> _MATERIAL FOR THE TASK_
---------------
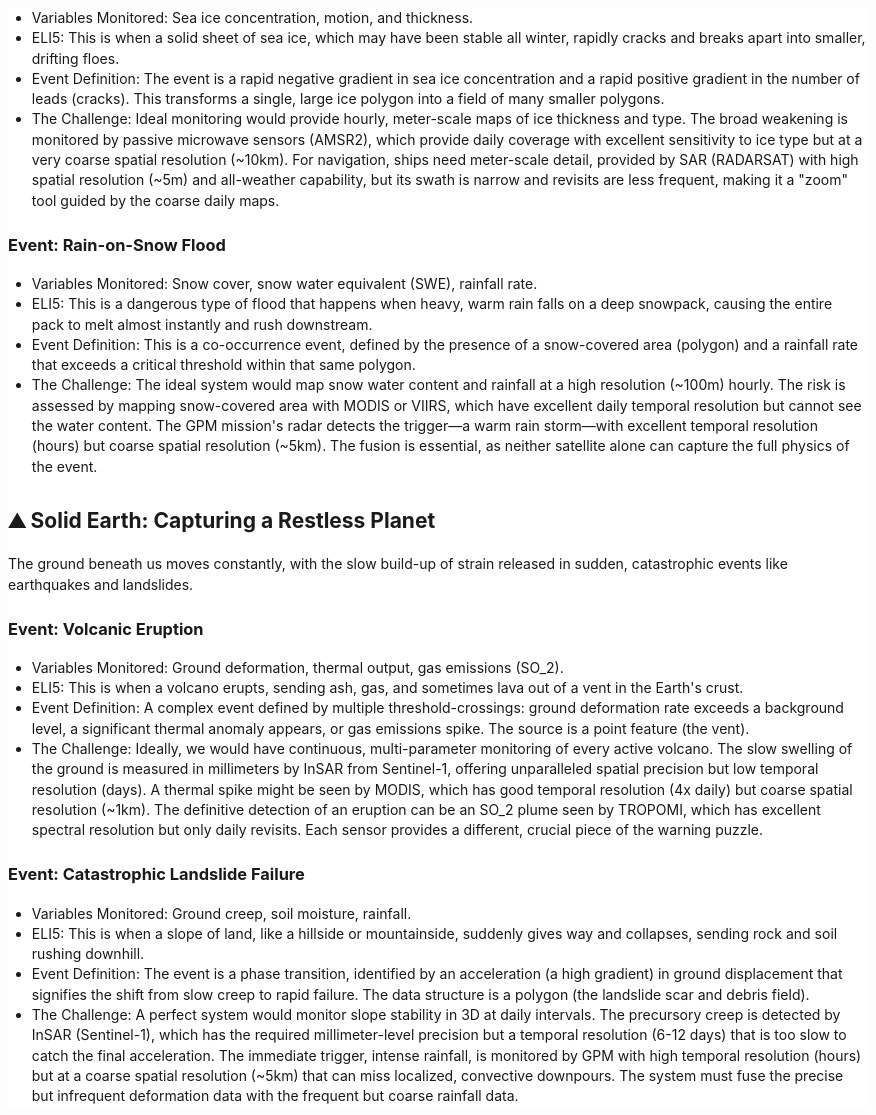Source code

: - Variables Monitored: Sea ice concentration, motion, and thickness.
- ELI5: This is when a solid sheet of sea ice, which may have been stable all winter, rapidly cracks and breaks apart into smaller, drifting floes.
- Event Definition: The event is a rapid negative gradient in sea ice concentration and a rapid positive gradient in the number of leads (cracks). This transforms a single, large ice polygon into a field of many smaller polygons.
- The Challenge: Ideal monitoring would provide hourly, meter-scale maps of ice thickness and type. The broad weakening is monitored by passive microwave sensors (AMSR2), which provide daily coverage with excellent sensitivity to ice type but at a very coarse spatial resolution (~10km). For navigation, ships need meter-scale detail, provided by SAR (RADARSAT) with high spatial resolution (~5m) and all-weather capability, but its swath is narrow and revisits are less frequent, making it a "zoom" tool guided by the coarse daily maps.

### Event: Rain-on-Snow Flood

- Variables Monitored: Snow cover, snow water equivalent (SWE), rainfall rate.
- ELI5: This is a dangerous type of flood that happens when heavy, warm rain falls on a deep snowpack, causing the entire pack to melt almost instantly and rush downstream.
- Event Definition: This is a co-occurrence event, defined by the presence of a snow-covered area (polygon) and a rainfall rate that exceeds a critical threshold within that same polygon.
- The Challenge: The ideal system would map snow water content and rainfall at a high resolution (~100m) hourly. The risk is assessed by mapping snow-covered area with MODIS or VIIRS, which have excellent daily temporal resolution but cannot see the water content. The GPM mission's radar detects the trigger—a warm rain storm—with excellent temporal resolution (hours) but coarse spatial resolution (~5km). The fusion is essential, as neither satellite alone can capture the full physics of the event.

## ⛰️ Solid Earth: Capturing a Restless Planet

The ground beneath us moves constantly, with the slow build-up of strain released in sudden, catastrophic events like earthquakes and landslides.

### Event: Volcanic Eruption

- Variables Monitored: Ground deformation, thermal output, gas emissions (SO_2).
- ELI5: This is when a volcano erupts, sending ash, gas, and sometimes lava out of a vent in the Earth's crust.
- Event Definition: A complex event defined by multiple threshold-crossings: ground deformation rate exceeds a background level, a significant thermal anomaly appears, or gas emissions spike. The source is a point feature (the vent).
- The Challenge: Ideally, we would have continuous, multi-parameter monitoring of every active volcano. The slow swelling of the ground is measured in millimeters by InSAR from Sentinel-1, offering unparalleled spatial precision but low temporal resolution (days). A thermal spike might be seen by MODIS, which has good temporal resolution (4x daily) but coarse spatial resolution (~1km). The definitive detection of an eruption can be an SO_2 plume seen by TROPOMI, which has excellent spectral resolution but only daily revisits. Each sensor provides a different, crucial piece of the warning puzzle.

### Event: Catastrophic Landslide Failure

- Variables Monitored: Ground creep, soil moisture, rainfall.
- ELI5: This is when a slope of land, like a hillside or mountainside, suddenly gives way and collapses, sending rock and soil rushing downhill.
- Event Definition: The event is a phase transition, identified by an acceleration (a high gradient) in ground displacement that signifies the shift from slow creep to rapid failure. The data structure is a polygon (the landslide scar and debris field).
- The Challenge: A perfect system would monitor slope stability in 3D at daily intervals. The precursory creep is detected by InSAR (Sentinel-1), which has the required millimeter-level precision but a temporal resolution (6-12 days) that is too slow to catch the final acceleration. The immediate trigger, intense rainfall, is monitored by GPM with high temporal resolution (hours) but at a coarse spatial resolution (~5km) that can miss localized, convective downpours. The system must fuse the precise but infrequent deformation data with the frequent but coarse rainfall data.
---------------
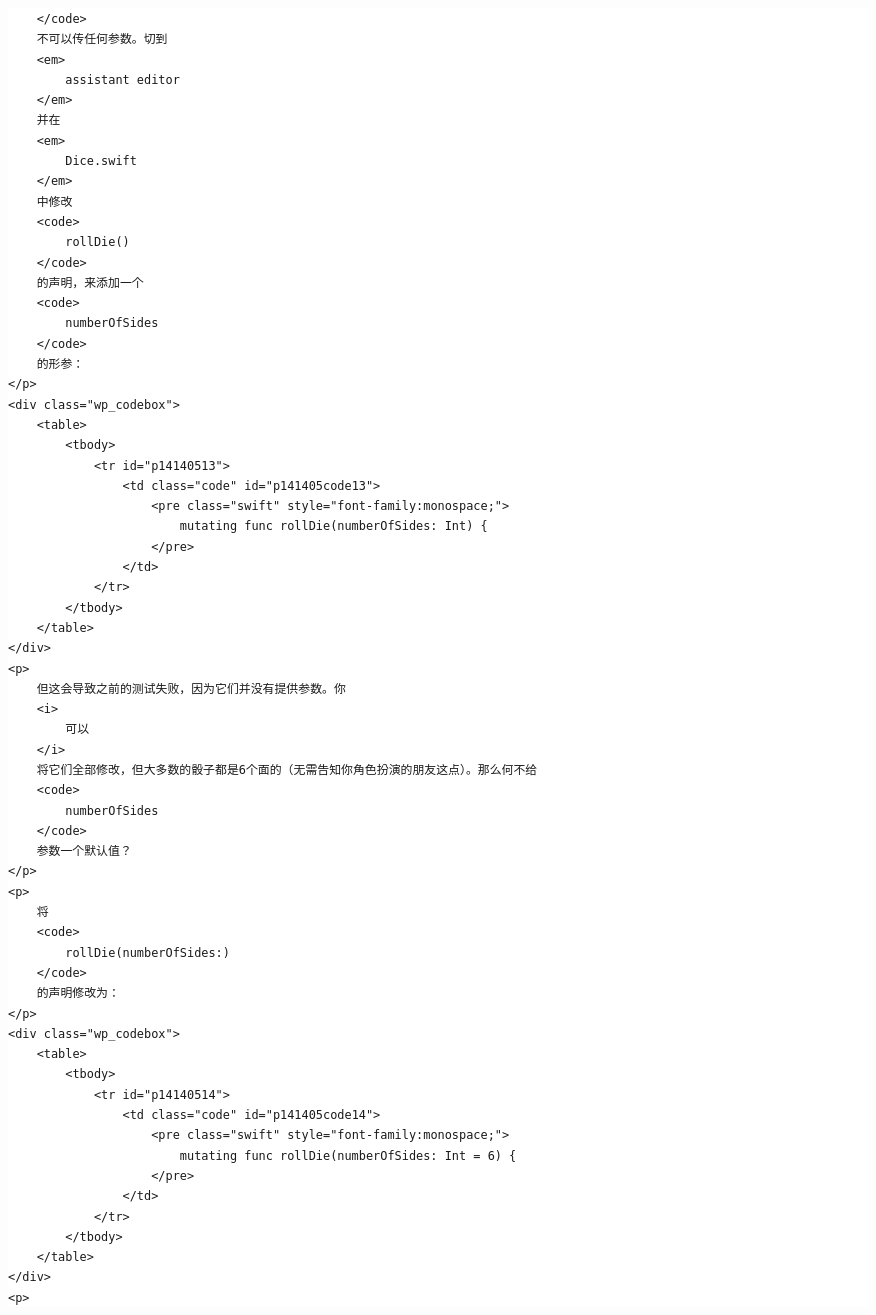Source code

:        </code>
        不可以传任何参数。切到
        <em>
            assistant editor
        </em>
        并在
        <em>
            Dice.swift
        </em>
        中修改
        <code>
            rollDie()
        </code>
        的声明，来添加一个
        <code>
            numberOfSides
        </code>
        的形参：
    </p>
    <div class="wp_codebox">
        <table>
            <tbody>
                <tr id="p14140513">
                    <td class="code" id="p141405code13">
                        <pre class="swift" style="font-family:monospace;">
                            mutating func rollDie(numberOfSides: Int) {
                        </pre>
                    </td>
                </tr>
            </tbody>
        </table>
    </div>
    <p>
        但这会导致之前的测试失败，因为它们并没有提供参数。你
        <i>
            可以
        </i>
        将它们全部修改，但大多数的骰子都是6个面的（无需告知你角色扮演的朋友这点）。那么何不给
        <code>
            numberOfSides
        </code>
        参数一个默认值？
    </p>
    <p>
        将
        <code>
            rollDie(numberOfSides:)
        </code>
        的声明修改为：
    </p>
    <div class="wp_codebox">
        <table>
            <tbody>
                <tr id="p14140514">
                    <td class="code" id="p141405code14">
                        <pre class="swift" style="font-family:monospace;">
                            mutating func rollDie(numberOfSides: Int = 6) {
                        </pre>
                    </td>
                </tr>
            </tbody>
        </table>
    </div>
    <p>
---------------
> _REQUIREMENT_
Gather every line in the rows above that contains the word "slope", and copy each one in full.

> _RESPONSE AREA_
- ELI5: This is when a slope of land, like a hillside or mountainside, suddenly gives way and collapses, sending rock and soil rushing downhill.
- The Challenge: A perfect system would monitor slope stability in 3D at daily intervals. The precursory creep is detected by InSAR (Sentinel-1), which has the required millimeter-level precision but a temporal resolution (6-12 days) that is too slow to catch the final acceleration. The immediate trigger, intense rainfall, is monitored by GPM with high temporal resolution (hours) but at a coarse spatial resolution (~5km) that can miss localized, convective downpours. The system must fuse the precise but infrequent deformation data with the frequent but coarse rainfall data.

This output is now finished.